Weekly Famitsu published an interview with Gyakuten Saiban (Ace Attorney) series creator Takumi Shuu to commemorate the upcoming trilogy pack to be released for the PS4, Switch, Xbox One and PC in the 28th February 2019 issue of the magazine.

The interviewer begins with commenting on how the Japanese title, Gyakuten Saiban (“Comeback Trial”) is a good one, and Takumi says that he was not the one to come up with it. The series started with the title “Surviban”, which he compares to Monty Python in how upon first hearing it it seems to be nonsensical, but takes root over time. It was derived from “survival” and “saiban” (“trial” in Japanese) but everyone else around him said it was too nonsensical.

They ended up gathering the team around a whiteboard, and the highest-ranking person there had him write “Gyakuten Saiban” on it, and that was when the title was decided on. Though he was not fully convinced on the title at first, once it was released many people liked it, and he says that how it had a title of four kanji during a time when the trend was to have titles in katakana or English helped in making it stand out. He mentions that he was also told to change the name of the protagonist, Naruhodo (synonymous with “I see” in Japanese), but managed to get it left as it was.

When asked if the series was always planned to start on the Gameboy Advance, Takumi says that it was initially planned for the Gameboy, as the GBA had not yet been released when the project started. Information on the GBA came in before they started development, however, and when they saw the LCD screen the team decided that they would like to make the game on it.


The project started with Takumi writing the proposal in the summer of 2000. After having worked on Dino Crisis and Dino Crisis 2, Takumi’s superior gave him half a year to work on whatever he wanted, and he took this to be his first and last chance to make a mystery game. Takumi says that he entered video games with the intent of making mystery games, and that he originally wanted to work at a publishing company so as to be able to work with mystery novels, but for better or for worse did not manage to get hired at one.

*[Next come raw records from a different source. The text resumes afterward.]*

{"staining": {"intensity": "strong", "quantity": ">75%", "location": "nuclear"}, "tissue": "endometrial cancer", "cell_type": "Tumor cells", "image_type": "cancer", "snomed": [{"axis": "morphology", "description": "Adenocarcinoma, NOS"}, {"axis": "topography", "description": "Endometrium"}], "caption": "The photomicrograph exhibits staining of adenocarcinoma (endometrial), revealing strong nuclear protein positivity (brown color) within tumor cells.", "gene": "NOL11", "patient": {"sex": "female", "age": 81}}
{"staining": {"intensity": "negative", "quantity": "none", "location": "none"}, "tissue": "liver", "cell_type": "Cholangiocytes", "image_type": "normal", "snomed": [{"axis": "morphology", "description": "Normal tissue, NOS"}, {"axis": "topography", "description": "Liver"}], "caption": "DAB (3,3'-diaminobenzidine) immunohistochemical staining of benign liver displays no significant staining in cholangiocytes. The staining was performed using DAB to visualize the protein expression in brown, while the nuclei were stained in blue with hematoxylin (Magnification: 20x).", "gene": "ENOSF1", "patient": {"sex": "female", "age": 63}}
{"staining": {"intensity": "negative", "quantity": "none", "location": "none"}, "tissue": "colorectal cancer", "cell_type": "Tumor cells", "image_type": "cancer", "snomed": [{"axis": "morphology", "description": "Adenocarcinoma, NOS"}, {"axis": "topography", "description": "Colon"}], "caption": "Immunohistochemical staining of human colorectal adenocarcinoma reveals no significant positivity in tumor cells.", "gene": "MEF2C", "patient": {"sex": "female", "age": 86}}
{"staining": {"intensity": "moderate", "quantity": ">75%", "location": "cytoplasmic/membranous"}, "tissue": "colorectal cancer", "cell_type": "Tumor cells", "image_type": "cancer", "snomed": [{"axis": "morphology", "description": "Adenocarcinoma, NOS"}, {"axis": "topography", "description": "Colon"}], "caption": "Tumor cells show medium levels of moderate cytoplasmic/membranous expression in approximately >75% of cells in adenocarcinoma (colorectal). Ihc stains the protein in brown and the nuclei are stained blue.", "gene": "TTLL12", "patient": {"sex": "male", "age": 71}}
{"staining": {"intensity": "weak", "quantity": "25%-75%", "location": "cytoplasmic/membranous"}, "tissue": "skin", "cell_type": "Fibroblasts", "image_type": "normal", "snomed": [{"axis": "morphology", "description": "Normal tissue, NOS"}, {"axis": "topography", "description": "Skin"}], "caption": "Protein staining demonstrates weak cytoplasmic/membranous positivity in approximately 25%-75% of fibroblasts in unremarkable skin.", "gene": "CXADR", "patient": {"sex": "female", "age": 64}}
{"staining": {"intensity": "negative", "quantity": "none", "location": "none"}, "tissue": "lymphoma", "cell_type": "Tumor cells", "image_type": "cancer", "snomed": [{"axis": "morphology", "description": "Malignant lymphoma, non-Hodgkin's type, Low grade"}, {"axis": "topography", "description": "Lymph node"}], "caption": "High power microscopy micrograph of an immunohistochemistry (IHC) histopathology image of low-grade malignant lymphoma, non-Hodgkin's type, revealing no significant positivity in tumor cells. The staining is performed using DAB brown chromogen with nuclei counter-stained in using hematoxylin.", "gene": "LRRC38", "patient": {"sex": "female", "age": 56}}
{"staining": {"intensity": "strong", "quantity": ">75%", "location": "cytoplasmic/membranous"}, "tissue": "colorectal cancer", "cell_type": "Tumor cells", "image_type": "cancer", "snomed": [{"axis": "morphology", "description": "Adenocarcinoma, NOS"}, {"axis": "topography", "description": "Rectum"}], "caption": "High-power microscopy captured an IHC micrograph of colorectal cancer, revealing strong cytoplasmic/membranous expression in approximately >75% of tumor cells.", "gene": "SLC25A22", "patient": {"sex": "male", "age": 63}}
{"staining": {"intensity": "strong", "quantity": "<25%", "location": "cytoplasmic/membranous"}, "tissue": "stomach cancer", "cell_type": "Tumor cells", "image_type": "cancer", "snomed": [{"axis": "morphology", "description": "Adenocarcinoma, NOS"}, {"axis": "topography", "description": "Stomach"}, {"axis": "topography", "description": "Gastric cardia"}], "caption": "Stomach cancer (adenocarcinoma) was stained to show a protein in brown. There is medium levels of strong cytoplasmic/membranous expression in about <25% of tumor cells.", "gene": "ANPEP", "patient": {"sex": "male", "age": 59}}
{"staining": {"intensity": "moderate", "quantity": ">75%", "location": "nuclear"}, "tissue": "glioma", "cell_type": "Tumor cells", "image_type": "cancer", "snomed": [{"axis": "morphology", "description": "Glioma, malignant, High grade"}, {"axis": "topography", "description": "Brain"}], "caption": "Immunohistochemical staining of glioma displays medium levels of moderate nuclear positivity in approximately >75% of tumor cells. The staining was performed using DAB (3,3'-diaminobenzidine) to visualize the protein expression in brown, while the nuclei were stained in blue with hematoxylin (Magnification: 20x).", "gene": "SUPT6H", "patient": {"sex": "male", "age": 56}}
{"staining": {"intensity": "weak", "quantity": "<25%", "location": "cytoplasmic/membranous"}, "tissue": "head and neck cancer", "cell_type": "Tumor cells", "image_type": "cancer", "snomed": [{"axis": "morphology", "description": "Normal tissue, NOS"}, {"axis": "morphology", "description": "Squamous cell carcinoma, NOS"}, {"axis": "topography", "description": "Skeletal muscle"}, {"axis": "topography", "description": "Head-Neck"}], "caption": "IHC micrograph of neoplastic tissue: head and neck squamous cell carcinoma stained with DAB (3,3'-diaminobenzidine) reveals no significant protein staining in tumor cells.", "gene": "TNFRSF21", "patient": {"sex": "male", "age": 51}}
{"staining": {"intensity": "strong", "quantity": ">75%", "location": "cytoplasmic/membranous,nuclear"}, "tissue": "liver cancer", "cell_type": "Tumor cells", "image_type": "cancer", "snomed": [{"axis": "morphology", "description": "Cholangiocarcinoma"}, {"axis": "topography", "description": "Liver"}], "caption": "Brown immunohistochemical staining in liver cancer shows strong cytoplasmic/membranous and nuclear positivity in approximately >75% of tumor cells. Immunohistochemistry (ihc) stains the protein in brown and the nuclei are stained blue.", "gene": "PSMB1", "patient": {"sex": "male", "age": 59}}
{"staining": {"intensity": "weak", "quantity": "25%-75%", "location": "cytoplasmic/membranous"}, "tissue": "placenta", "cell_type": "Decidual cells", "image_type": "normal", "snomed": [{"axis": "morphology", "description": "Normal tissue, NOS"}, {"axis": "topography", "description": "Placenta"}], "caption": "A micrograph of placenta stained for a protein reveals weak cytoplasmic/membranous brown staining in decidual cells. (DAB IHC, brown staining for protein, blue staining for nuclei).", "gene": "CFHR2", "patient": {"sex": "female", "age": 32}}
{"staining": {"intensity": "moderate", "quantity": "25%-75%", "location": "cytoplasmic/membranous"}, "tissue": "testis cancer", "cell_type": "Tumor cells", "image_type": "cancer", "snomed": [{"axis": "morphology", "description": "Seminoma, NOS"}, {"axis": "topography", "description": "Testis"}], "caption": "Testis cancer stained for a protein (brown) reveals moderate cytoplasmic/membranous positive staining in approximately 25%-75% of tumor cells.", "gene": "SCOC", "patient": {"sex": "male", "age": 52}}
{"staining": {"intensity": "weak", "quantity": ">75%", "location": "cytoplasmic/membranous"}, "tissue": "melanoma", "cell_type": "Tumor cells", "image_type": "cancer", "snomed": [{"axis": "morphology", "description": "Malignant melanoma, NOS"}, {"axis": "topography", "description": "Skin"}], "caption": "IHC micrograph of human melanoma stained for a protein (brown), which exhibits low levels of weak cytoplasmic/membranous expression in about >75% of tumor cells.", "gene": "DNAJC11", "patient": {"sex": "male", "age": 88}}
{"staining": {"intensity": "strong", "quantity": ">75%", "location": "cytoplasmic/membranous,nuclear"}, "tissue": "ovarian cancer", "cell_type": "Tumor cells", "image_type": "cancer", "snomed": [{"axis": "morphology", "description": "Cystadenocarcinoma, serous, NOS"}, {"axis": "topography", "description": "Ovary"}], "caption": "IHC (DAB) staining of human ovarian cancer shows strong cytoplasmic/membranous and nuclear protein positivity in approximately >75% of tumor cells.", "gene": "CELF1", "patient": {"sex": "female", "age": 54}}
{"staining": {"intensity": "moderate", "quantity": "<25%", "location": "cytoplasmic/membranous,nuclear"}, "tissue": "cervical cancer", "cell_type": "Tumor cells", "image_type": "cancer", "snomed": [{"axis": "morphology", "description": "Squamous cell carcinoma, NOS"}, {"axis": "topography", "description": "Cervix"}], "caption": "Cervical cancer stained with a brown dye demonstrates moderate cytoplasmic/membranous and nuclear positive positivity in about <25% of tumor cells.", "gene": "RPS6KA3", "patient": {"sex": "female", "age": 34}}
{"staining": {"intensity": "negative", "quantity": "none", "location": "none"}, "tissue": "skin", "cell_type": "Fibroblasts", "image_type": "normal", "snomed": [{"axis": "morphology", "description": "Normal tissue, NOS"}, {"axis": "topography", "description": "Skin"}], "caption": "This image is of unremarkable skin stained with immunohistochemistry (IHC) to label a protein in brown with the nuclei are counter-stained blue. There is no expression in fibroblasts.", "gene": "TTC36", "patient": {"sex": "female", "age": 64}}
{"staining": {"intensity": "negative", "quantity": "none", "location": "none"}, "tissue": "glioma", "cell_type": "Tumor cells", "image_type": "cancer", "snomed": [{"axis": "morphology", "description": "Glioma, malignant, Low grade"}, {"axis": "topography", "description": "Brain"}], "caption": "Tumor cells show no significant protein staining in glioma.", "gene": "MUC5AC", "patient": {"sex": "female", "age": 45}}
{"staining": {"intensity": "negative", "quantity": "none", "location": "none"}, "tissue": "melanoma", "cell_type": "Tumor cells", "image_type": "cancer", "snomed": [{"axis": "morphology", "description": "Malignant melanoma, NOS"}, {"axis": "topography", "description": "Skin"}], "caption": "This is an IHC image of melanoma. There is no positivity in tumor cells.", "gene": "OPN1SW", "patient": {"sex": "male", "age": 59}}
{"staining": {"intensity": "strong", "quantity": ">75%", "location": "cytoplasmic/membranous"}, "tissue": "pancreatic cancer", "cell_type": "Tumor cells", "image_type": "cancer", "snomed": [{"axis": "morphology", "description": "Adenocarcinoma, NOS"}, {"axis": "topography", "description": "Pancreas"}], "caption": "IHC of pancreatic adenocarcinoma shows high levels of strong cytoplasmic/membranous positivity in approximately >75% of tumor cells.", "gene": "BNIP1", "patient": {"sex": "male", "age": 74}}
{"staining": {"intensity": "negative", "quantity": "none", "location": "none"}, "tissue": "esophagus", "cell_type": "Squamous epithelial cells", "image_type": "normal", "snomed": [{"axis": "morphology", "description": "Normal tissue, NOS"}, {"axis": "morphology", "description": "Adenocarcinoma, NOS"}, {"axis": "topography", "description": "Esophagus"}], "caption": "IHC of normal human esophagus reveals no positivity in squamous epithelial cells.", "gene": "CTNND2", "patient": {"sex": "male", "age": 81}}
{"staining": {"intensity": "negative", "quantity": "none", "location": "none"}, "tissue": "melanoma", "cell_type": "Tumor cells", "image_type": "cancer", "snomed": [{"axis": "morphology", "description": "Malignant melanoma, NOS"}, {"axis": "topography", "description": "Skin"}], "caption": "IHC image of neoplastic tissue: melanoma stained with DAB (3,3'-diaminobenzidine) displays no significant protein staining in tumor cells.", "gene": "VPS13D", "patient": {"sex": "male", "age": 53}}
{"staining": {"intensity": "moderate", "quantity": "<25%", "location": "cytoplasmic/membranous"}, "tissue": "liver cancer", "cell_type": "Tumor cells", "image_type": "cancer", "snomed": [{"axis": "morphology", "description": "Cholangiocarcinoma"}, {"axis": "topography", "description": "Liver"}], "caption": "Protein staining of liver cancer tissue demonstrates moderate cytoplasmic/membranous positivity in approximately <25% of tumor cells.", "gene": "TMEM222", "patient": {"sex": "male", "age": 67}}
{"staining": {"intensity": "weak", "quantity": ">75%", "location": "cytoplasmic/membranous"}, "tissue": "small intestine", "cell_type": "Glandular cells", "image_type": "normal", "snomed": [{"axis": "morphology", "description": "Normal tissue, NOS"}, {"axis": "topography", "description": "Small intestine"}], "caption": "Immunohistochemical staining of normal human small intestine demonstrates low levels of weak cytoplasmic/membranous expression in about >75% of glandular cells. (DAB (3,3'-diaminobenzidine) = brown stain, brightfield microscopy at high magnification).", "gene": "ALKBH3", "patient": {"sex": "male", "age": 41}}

The idea to make it a game starring a lawyer came in early on, but while Takumi was still writing the proposal his superior called him on the phone to say that it would be a bad idea to have a game about lawyers as it would be hard to understand. The promise was that he could do whatever he wanted, however, and so he proceeded with the idea.

Takumi first met with his team after the summer holiday period ended, and it consisted of seven members, most of whom had less than three years of experience, as the project also had the objective of giving newer members experience. Takumi, on his sixth year since joining the company, was the most experienced member on the team, and designer Iwamoto Tatsurou was also still new at the time.

The seven members consisted of one planner (Takumi), two designers, two programmers, and one person each for sound effects and music. As he was the only planner, Takumi ended up handling the scenario and direction alone as well, which he says suited him and became the basis for how they would handle future titles. Though they were initially given half a year, they ended up spending ten months, from September to June, working on the game, and looking back at it now he is amazed that they managed to get it done in such little time.

The interviewer points out how seven members was less than the norm even back then, and Takumi says that this was because the section at the time was testing out development lines consisting of small numbers of younger members. In comparison, the recent Dai Gyakuten Saiban games had teams of around 30 members excluding support staff. Takumi still thinks however that the initial six months they were given was far too little.

Takumi says that a lot of the style of the series was determined by hardware limitations. For example, illustrations in the game were done in 256 colours, but they realised that if everything was in colour it might use up too much space and not fit onto the cartridge, and so they made evidence photographs and flashbacks in monochrome, which was only 16 colours, and took up a quarter of the space.

As director, Takumi oversaw everything, including the art and music. His work on the scenario had him writing the story’s text, creating guides for the gameplay, setting the timing for lines to be displayed, setting characters’ animations to match the text, and setting the timing for the sound effects, music, and screen effects like flashes and camera shake to be played. The programmers made a tool that would make it easy for him to set the timings on these things early on in development, and they worked this way up to the third game.

When asked if he ever considered getting more members on the team or passing the series on to someone else after it got popular, Takumi says that he never thought of it. The team’s size remained mostly unchanged up to the third game, only getting a few more people on graphics and programming, but they never thought of getting more planners.

Gyakuten Saiban was the first time Takumi would write a game scenario on his own and he had no idea what to do, and so using his passion for the mystery genre, he first came up with the tricks, but he soon realised when writing the second chapter that he had not thought about the story at all. When working on the third chapter, he was stunned by how bad his own writing was upon reading it, and restarted from scratch. From then on, he started preparing a plot before writing.